Wednesday, October 17, 2007

Lost weekend, and lost Monday and Tuesday

Yeah, I had a couple binges in the last few days. No purges because I never got that whole purging thing down right. I tried it once and ended up salivating a lot.

I ate way too much between Friday and yesterday. I consumed a dozen donuts, a huge bag of popcorn, some pecan rolls, 2 pints of dove ice cream, a breakfast at IHOP, turkey dinner at my sister-in-law's, a couple (OK, 3) candy bars...that may have been it. I had some fruit and cereal in there too, and probably one balanced meal.

Writing it down actually makes me pretty ashamed of myself. What was I thinking?

Another bad thing is that I didn't go to the gym at all this weekend. I went Thursday, but Friday I went out with friends after work. Saturday I had a meeting in the morning, then drove to Green Bay to pick up a dog. Sunday I went out for breakfast, then cleaned the adoption center, staffed it until 3:00, then went for dinner at my brother's place. I don't go to the gym on Mondays because it's SO crowded it makes me uncomfortable. The last time I went on a Monday I got my locker key, put my stuff away, grabbed a towel, went to get on a treadmill, saw all the people, noticed there were no treadmills available, turned around, went to my locker, got my stuff, turned in my key and went home.

Then came yesterday. Yesterday not good.

I took the day off, ostensibly to do all the crap around the house that I didn't get to because this weekend was too busy. It was a wasted day. I made a list of everything I needed to do, then proceeded to procrastinate and not do 90% of it. What is wrong with me???

Now I'm here at work (don't worry, I get legitimate breaks and such, and this blog is relatively squeaky clean) and am ready to roll. But I can't stop thinking about my behavior these last few days and be totally ashamed of myself.

I get a strange feeling sometimes, it's almost a physical feeling, when I'm not motivated. Like yesterday, I kept telling myself to get moving and working, and I didn't. But the thing is, it's not like I'm like that all the time. Sometimes I work my ass off, am completely motivated and get plenty done. What is that all about? Biorhythms? The moon? PMS? Why is my energy level/interest/motivation so inconsistent? What caused me to eat all those terrible things over the course of 4 or 5 days? Why didn't I make time to get to the gym??

I found I do this a lot when I journal, too, ask questions with no conceivable answer. What's that all about?

There is something good though after all this. I can feel, inside, that I don't want to feel the way I did these last few days. I know this feeling. It's a change that I get when I make my mind up about something. Like when I decide I'm going to try and lose weight, or the decision I made about joining the gym.

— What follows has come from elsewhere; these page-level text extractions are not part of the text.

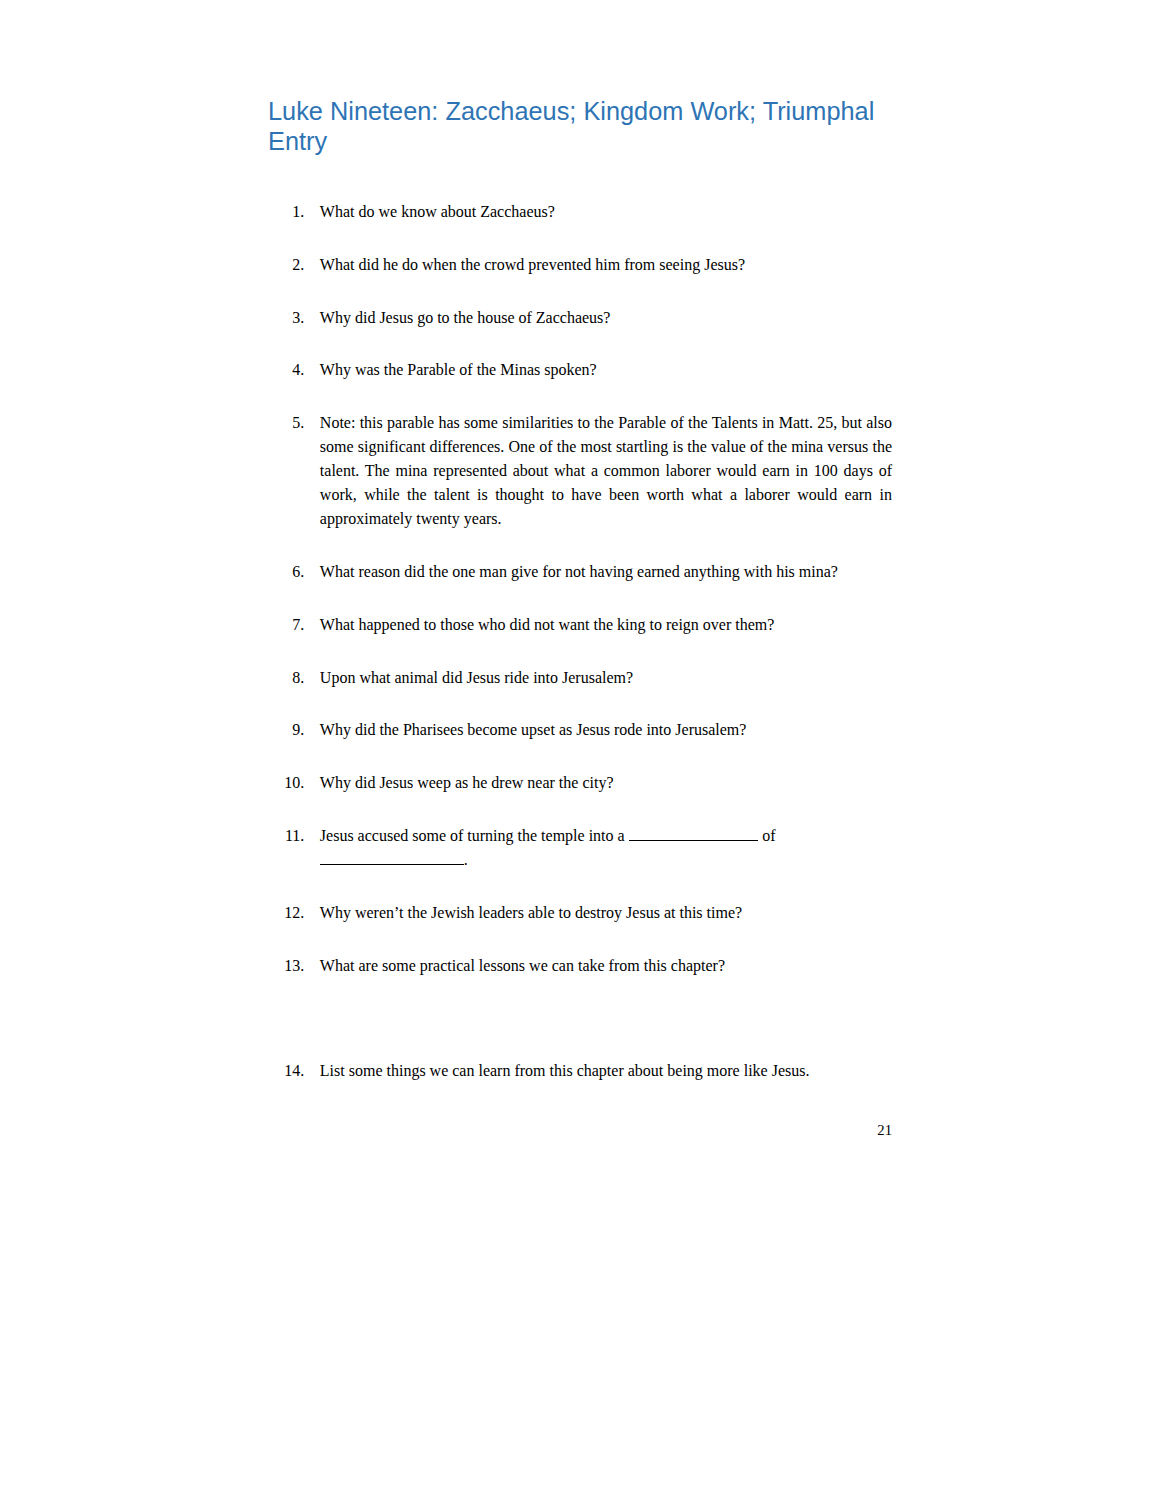Luke Nineteen: Zacchaeus; Kingdom Work; Triumphal Entry
What do we know about Zacchaeus?
What did he do when the crowd prevented him from seeing Jesus?
Why did Jesus go to the house of Zacchaeus?
Why was the Parable of the Minas spoken?
Note: this parable has some similarities to the Parable of the Talents in Matt. 25, but also some significant differences. One of the most startling is the value of the mina versus the talent. The mina represented about what a common laborer would earn in 100 days of work, while the talent is thought to have been worth what a laborer would earn in approximately twenty years.
What reason did the one man give for not having earned anything with his mina?
What happened to those who did not want the king to reign over them?
Upon what animal did Jesus ride into Jerusalem?
Why did the Pharisees become upset as Jesus rode into Jerusalem?
Why did Jesus weep as he drew near the city?
Jesus accused some of turning the temple into a of .
Why weren’t the Jewish leaders able to destroy Jesus at this time?
What are some practical lessons we can take from this chapter?
List some things we can learn from this chapter about being more like Jesus.
21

For example, I know in my heart when it's right for me to try losing weight. It's as if a switch gets turned on. It's just that drastic. One day I'm eating completely unhealthy, and boom, I make the decision to not do it anymore (I've made that decision many, many times...I'm looking forward to the time it sticks).

Or the gym. The time to join the gym was the day I joined the gym. Not a day before or a day after. It was THAT DAY. Again, like a switch was turned on. No matter how hard anyone may have tried, there was no way I was joining the gym even a day earlier, because I wasn't ready. Maybe this is like addicted people hitting rock bottom? You know, you can't get them to change until they decide to change...

This is a weird post. I think because what I'm writing about are weird things. Binging is weird. Compulsive overeating is weird. Self-sabotage is weird.

I feel better having written, actually. :) Maybe that's some residual 12 step influence, admitting to yourself and another person (or persons, depending one who is reading this blog, and if you've gotten this far, bless you) the nature of your wrongs.

I will try not to write such a self centered post the next time around. This just happened to be where my head is at today.

The best thing is that tonight I'm going to see The New Pornographers! Should be an awesome show!! Once again I'm looking forward to hanging out at the Pabst, having a hot cup of Alterra coffee and grooving to some awesome tunes. I'm feeling so much better already!